Catholic Transcript Magazine of the Roman Catholic Archdiocese of Hartford Connecticut

Sunday, February 18, 2018

MsgrLiptak_TNQ. Is it really true that our Pilgrim forefathers once actually prohibited the celebration of Christmas here in New England?

A. Not only was Christmas once outlawed here in New England, but, after reading the signs of aggressive secularism and materialism, it could happen again.

The Christmas celebration was introduced to North America by missionaries (e.g., the French "Blackrobes") and immigrants both Catholic and protestant. Spanish settlers here (e.g., in Florida) celebrated Christmas as early as the 16th century; the French in what is now Canada, during the 17th century.

Nonetheless, the Puritans who settled in New England viewed Christmas largely as a "papist" invention. In Boston, Christmas was an ordinary working day until at least 1856, and laborers who refused to work on Christmas Day were either docked in pay or, in many cases, dismissed from their jobs. Father Francis X. Weiser, whose historical survey I rely upon in this area, recounts that factory managers or owners would even schedule earlier work hours than usual (e.g., beginning at 5 a.m.), deliberately to prevent their Catholic personnel from attending Mass. And up to 1870, in Boston, public schools were in session; among penalties for noncompliance was public dismissal.

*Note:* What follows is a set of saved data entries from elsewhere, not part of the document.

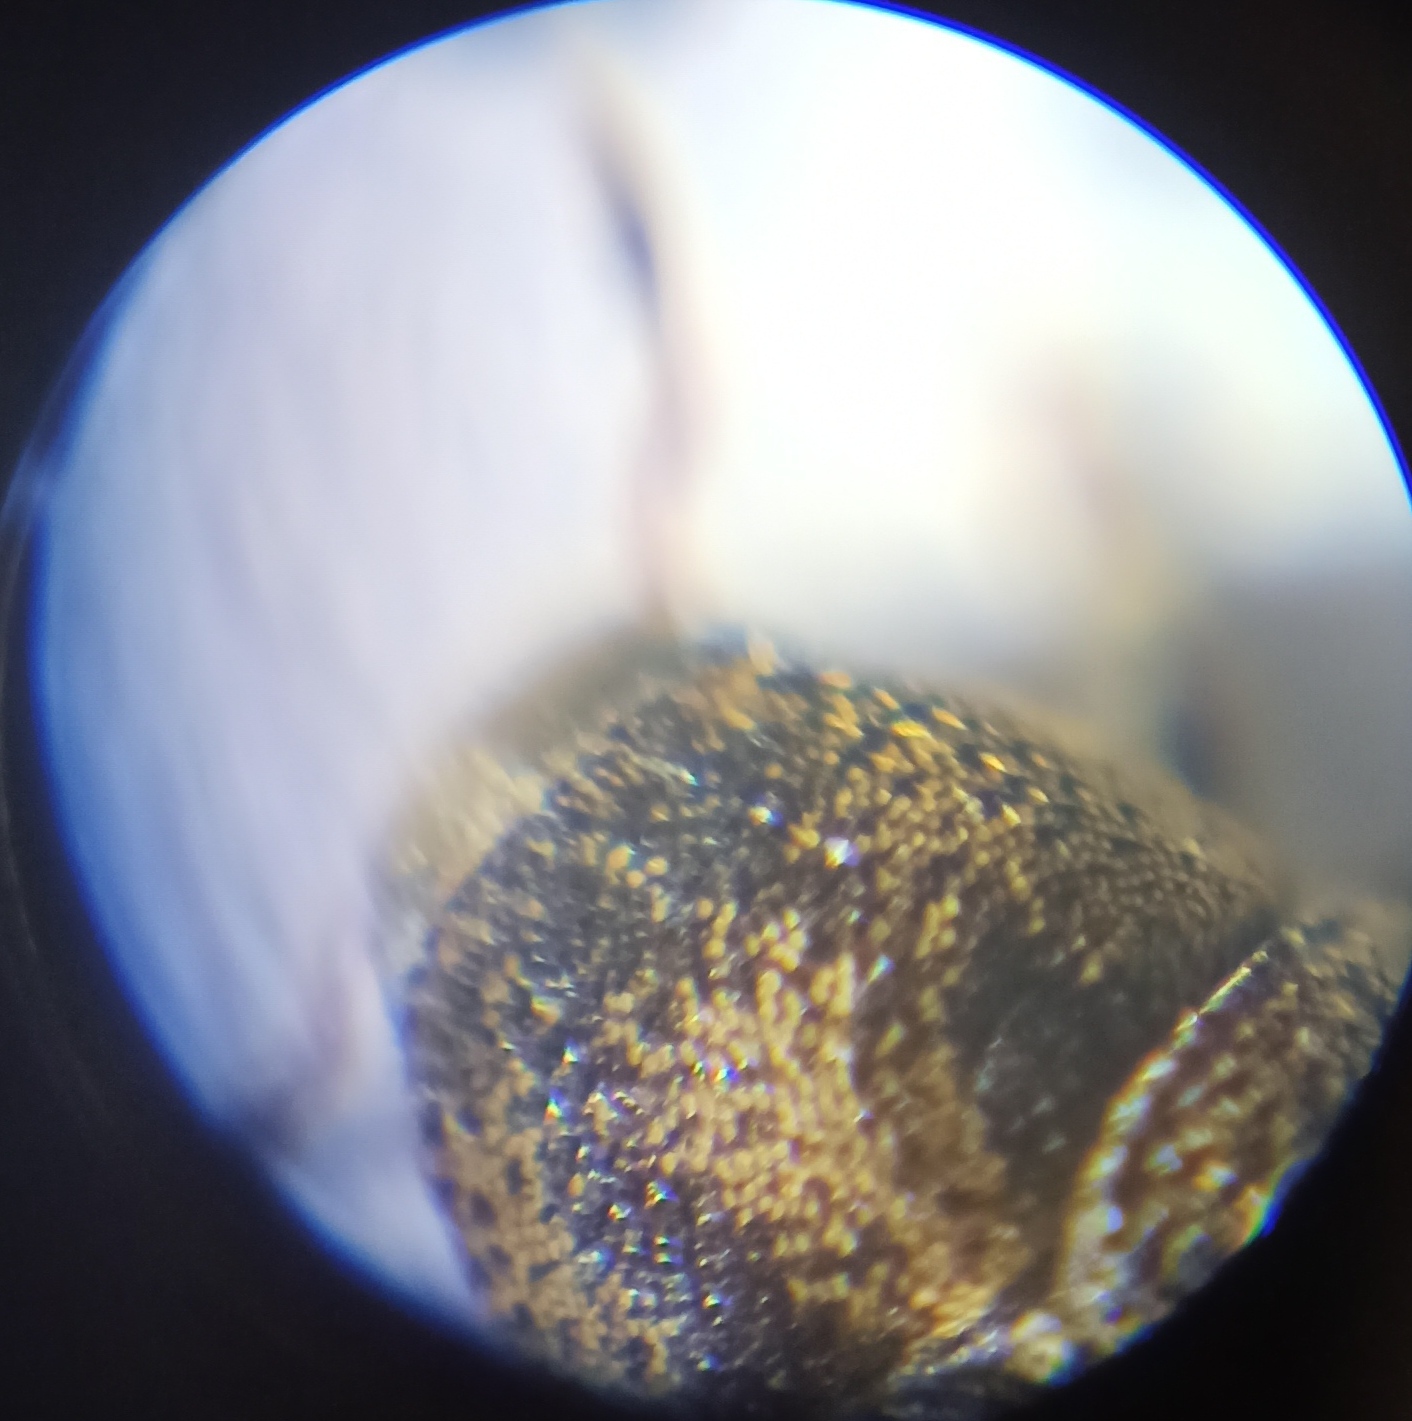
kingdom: Animalia
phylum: Arthropoda
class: Insecta
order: Coleoptera
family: Curculionidae
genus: Hylesinus
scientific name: Hylesinus varius
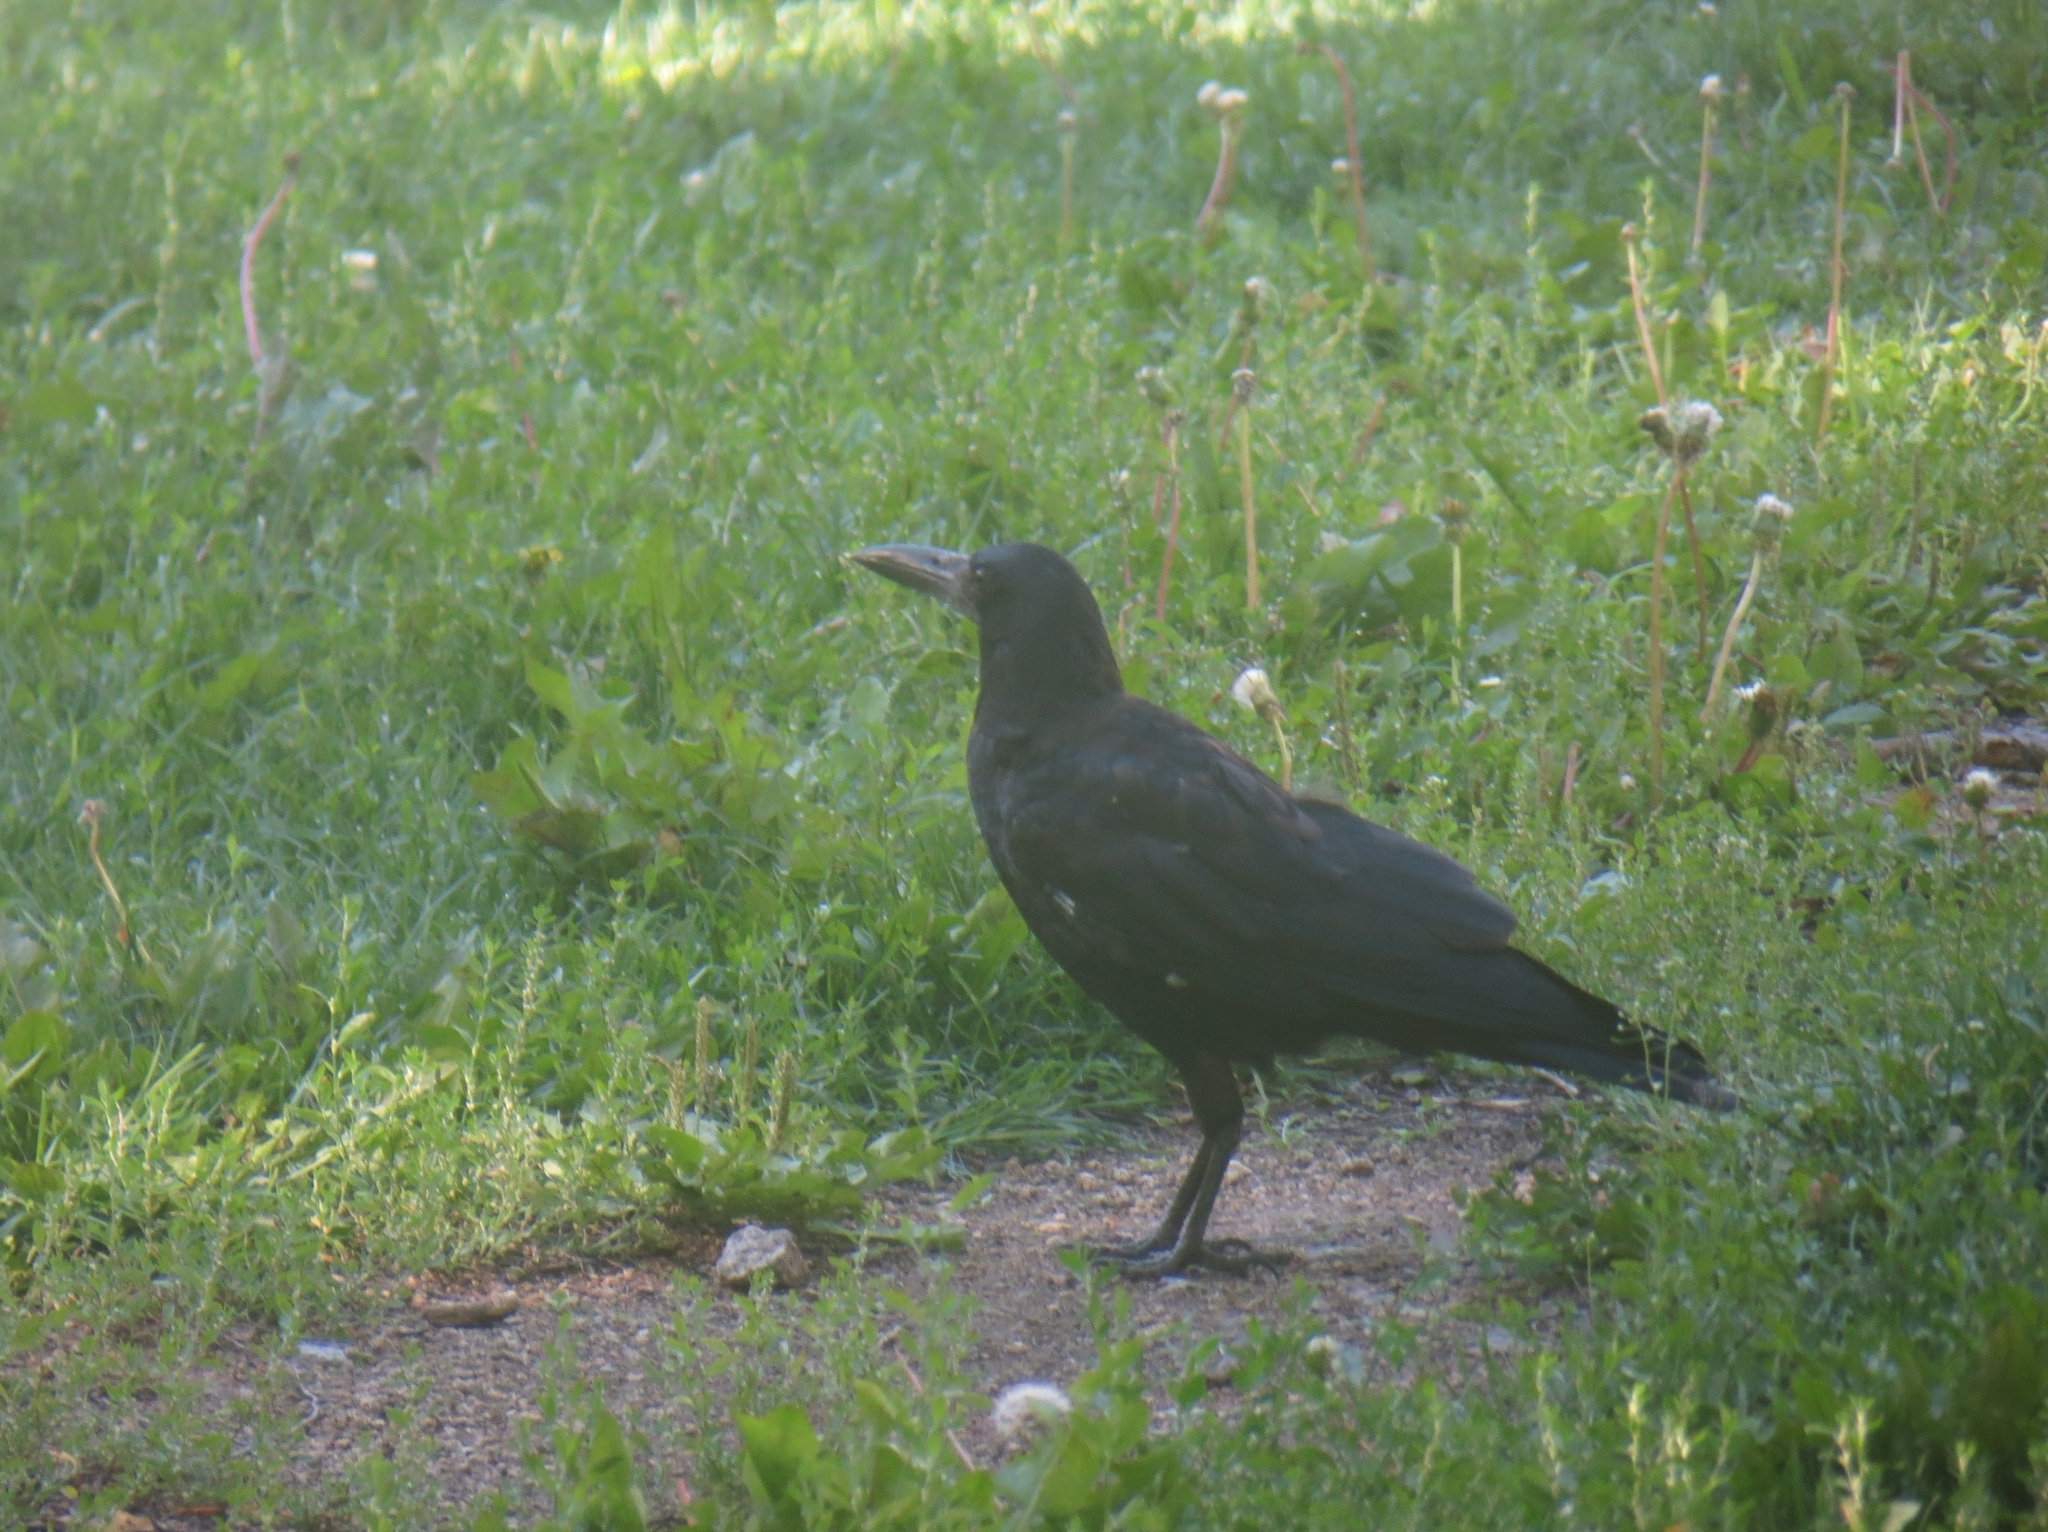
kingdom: Animalia
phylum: Chordata
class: Aves
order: Passeriformes
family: Corvidae
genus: Corvus
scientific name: Corvus frugilegus
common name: Rook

Immigrants from, first, Ireland, France and Germany; then from southern and eastern Europe, really turned the tide, as it were, in publicly observing Christmas in America. All of them brought the Christmas Crib or Manger; the Germans, especially, transplanted the Christmas Tree. The Irish emphasized Christmas candles in windows. And all carried with them their traditional Christmas carols (e.g., Adeste Fideles, Silent Night) as well as legion Christmas foods and other customs (e.g., "Christmas Angels," the blessing of unleavened wafers known as Oplatki; the placing of straw under tablecloths).

Of course the Christmas Liturgy is another chapter. It includes the Midnight Mass, plus the "three Masses of Christmas," plus the ringing of special bells for the hour preceding midnight. There is also the custom of placing a statue of the Infant Christ in the Manger before Mass (or during the Liturgy of the Word).

Because of various forces hostile to Christianity (or to religion in general) arrayed against the celebration of Christmas today, Catholics have a special calling not only to defend Nativity customs, but especially to embrace them in their homes, neighborhoods, towns and cities.

The Christmas story, as related by St. Luke, bids us all to "be not afraid," in the words of the angel. Take a stand; be not afraid. This is a very holy time of year; Christmas needs safeguarding.